[Saved entries]
━━━━━━━━

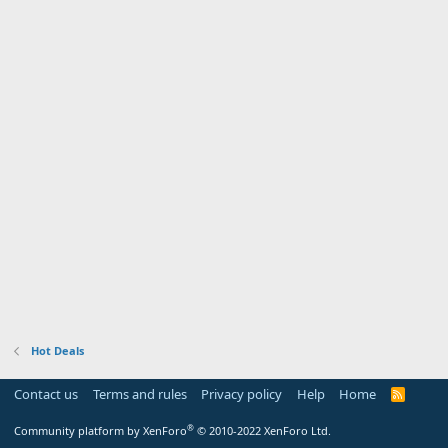
Hot Deals
Contact us
Terms and rules
Privacy policy
Help
Home
R
S
S
®
Community platform by XenForo
© 2010-2022 XenForo Ltd.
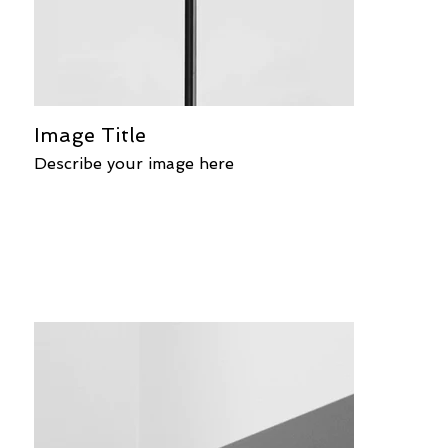
Image Title
Describe your image here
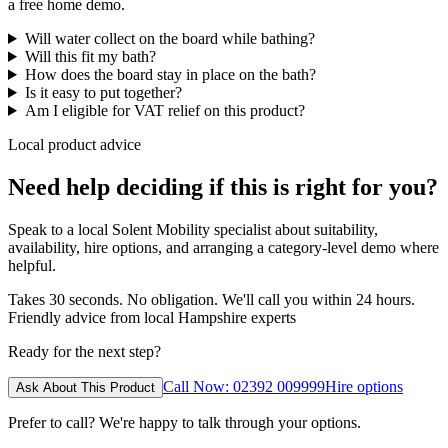
a free home demo.
Will water collect on the board while bathing?
Will this fit my bath?
How does the board stay in place on the bath?
Is it easy to put together?
Am I eligible for VAT relief on this product?
Local product advice
Need help deciding if this is right for you?
Speak to a local Solent Mobility specialist about suitability,
availability, hire options, and arranging a category-level demo where
helpful.
Takes 30 seconds. No obligation. We'll call you within 24 hours.
Friendly advice from local Hampshire experts
Ready for the next step?
Call Now: 02392 009999
Hire options
Ask About This Product
Prefer to call? We're happy to talk through your options.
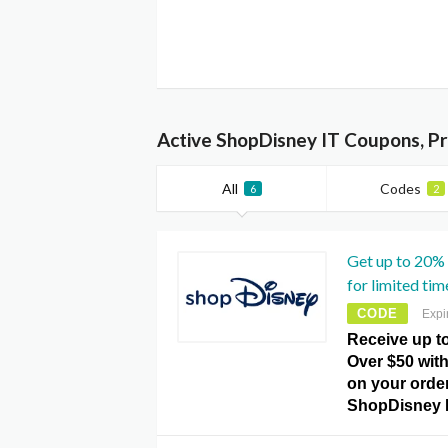
Active ShopDisney IT Coupons, P
All
Codes
6
2
Get up to 20%
for limited tim
CODE
Expi
Receive up t
Over $50 with
on your order
ShopDisney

━━━━━━━━

__TASK GOAL__
Reproduce every one of the lines above without any changes, and leave the pictures out.

__RESULT OF THE EXERCISE__
Hot Deals
Contact us
Terms and rules
Privacy policy
Help
Home
R
S
S
®
Community platform by XenForo
© 2010-2022 XenForo Ltd.
Image Title
Describe your image here
a free home demo.
Will water collect on the board while bathing?
Will this fit my bath?
How does the board stay in place on the bath?
Is it easy to put together?
Am I eligible for VAT relief on this product?
Local product advice
Need help deciding if this is right for you?
Speak to a local Solent Mobility specialist about suitability,
availability, hire options, and arranging a category-level demo where
helpful.
Takes 30 seconds. No obligation. We'll call you within 24 hours.
Friendly advice from local Hampshire experts
Ready for the next step?
Call Now: 02392 009999
Hire options
Ask About This Product
Prefer to call? We're happy to talk through your options.
Active ShopDisney IT Coupons, P
All
Codes
6
2
Get up to 20%
for limited tim
CODE
Expi
Receive up t
Over $50 with
on your order
ShopDisney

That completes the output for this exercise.